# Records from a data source
= Beginning of Section =

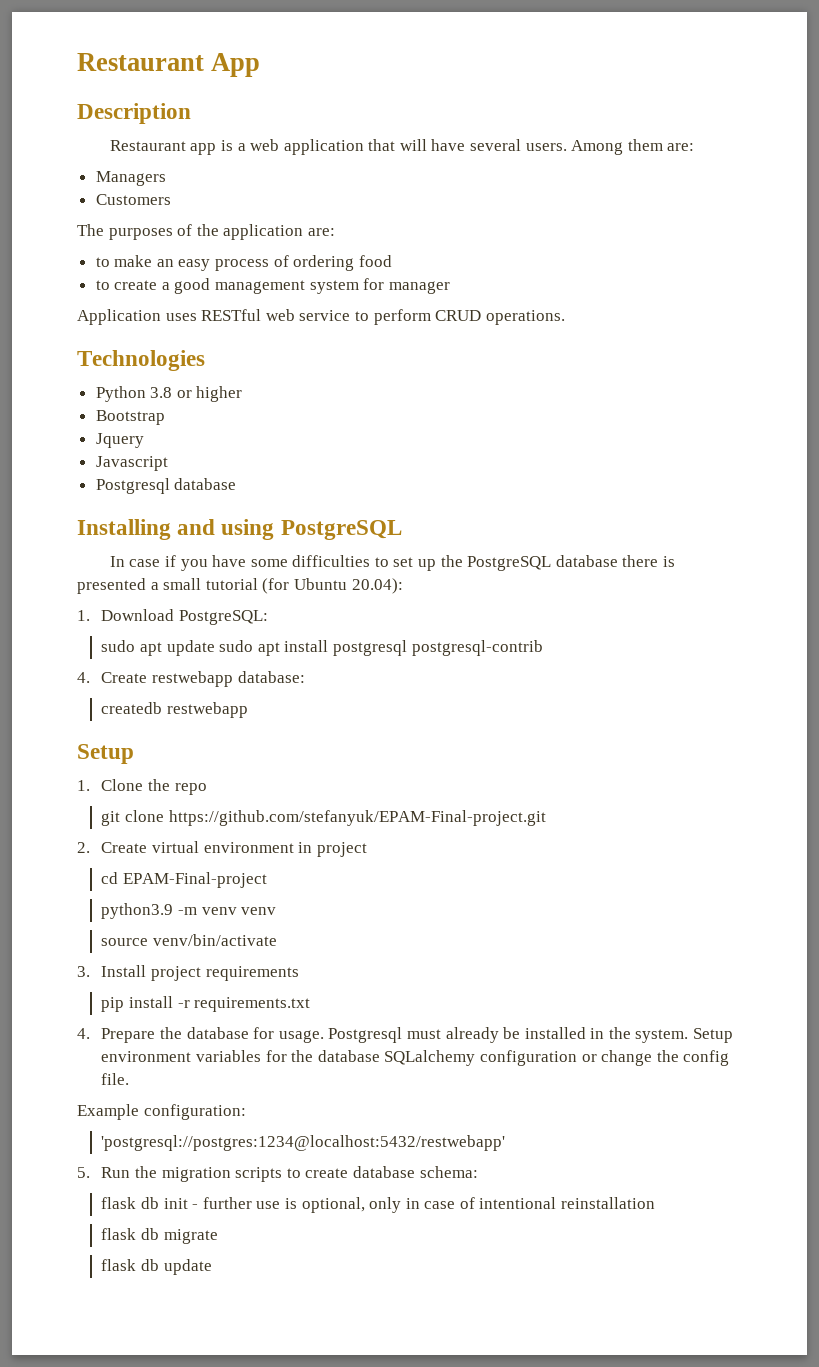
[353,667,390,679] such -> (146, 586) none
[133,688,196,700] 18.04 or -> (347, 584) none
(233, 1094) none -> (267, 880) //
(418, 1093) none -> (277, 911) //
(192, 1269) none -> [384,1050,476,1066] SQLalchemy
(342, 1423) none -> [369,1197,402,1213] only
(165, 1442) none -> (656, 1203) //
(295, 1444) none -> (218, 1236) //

= End of Section =

# PROBLEM STATEMENT
Could you print exactly the lines from the one containing "(342, 1423) none -> [369,1197,402,1213] only" through the last line of the records above?

# EXERCISE RESPONSE
(342, 1423) none -> [369,1197,402,1213] only
(165, 1442) none -> (656, 1203) //
(295, 1444) none -> (218, 1236) //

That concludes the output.